Later in this book, in the "Grid Anatomy" section, we will see that this definition has evolved to give more emphasis on the seamless resource sharing aspects in a collaborative virtual organizational world. But the concept still holds for a computational grid where the sharable resource remains a computing power. As of now, the majority of the computational grids are centered on major scientific experiments and collaborative environments.
The requirement for key data forms a core underpinning of any Grid Computing environment. For example, in data-intensive grids, the focus is on the management of data, which is being held in a variety of data storage facilities in geographically dispersed locations. These data sources can be databases, file systems, and storage devices. The grid systems must also be capable of providing data virtualization services to provide transparency for data access, integration, and processing.
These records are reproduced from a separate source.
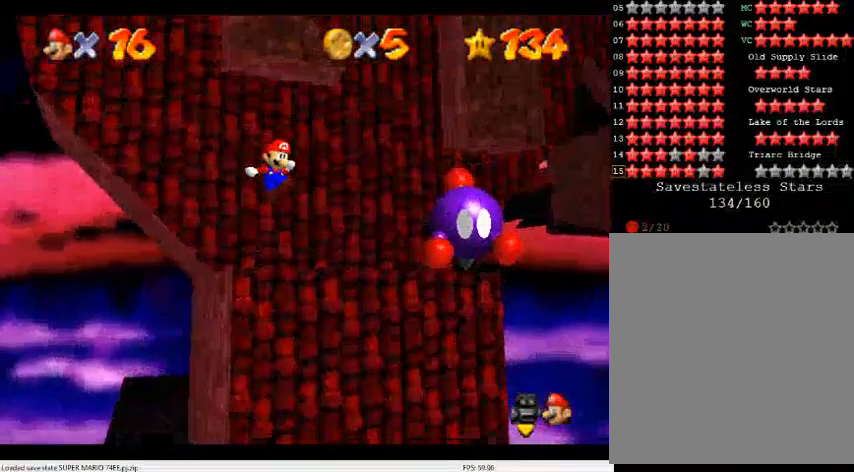
{"buttons": [], "left_stick": "up", "events": [[33, "A", "up"], [333, "A", "down"], [400, "A", "up"]]}
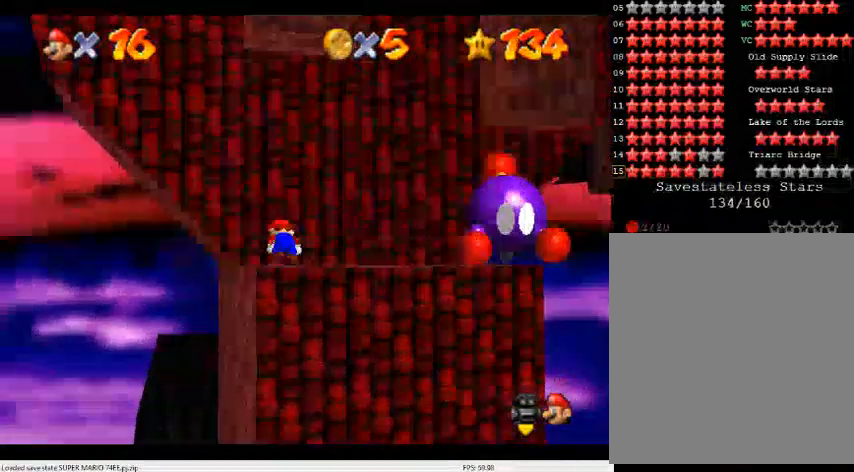
{"buttons": [], "left_stick": "up-right", "events": [[67, "left_stick", "up-right"]]}
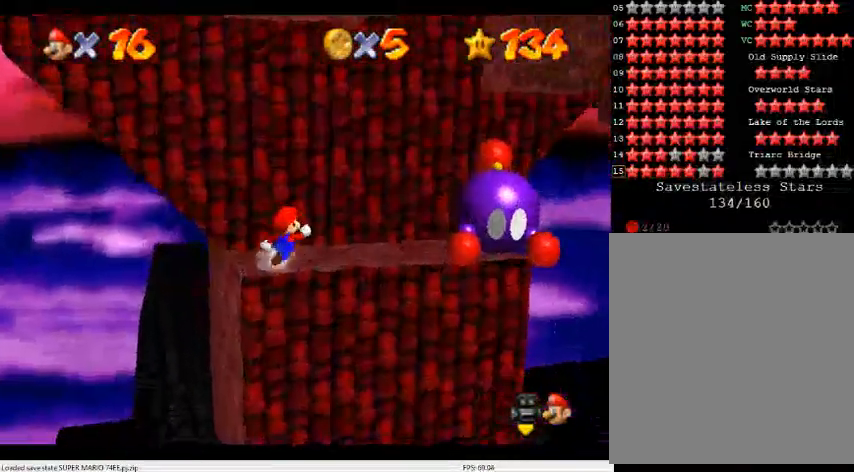
{"buttons": [], "left_stick": "up-right", "events": []}
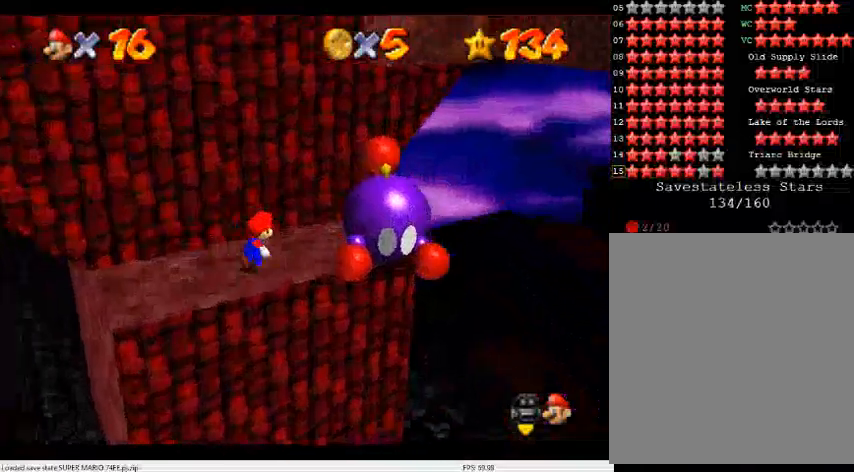
{"buttons": [], "left_stick": "center", "events": [[167, "left_stick", "right"], [267, "B", "down"], [333, "left_stick", "center"], [367, "B", "up"]]}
In addition to the above requirements, security and privacy requirements of all respective data in a grid system is quite complex.
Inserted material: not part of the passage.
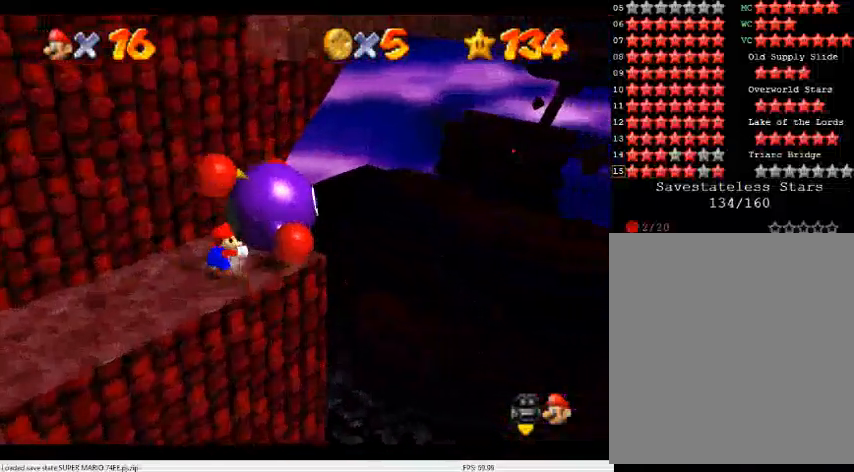
{"buttons": [], "left_stick": "center", "events": [[67, "C_DOWN", "down"], [67, "C_RIGHT", "down"], [167, "C_DOWN", "up"], [167, "C_RIGHT", "up"], [233, "C_RIGHT", "down"], [267, "C_DOWN", "down"], [333, "C_DOWN", "up"], [367, "C_RIGHT", "up"]]}
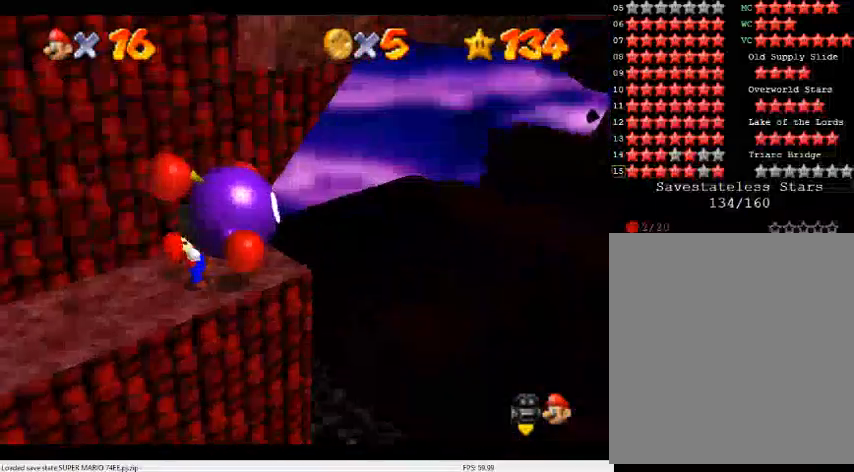
{"buttons": [], "left_stick": "center", "events": [[33, "B", "down"], [133, "B", "up"], [233, "B", "down"], [300, "B", "up"], [367, "B", "down"], [500, "B", "up"]]}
We can summarize the data requirements in the early grid solutions as follows:
The ability to discover data
The access to databases, utilizing meta-data and other attributes of the data
The provisioning of computing facilities for high-speed data movement
The capability to support flexible data access and data filtering capabilities
As one begins to realize the importance of extreme high performance-related issues in a Grid Computing environment, it is recommended to store (or cache) data near to the computation, and to provide a common interface for data access and management.
It is interesting to note that upon careful examination of existing Grid Computing systems, readers will learn that many Grid Computing systems are being applied in several important scientific research and collaboration projects; however, this does not preclude the importance of Grid Computing in business-, academic-, and industry-related fields. The commercialization of Grid Computing invites and addresses a key architectural alignment with several existing commercial frameworks for improved interoperability and integration.
As we will describe in this book, many current trends in Grid Computing are toward service-based architectures for grid environments. This "architecture" is built for interoperability and is (again) based upon open standard protocols. We will provide a full treatment including many of the details toward this architecture throughout subsequent sections in this book.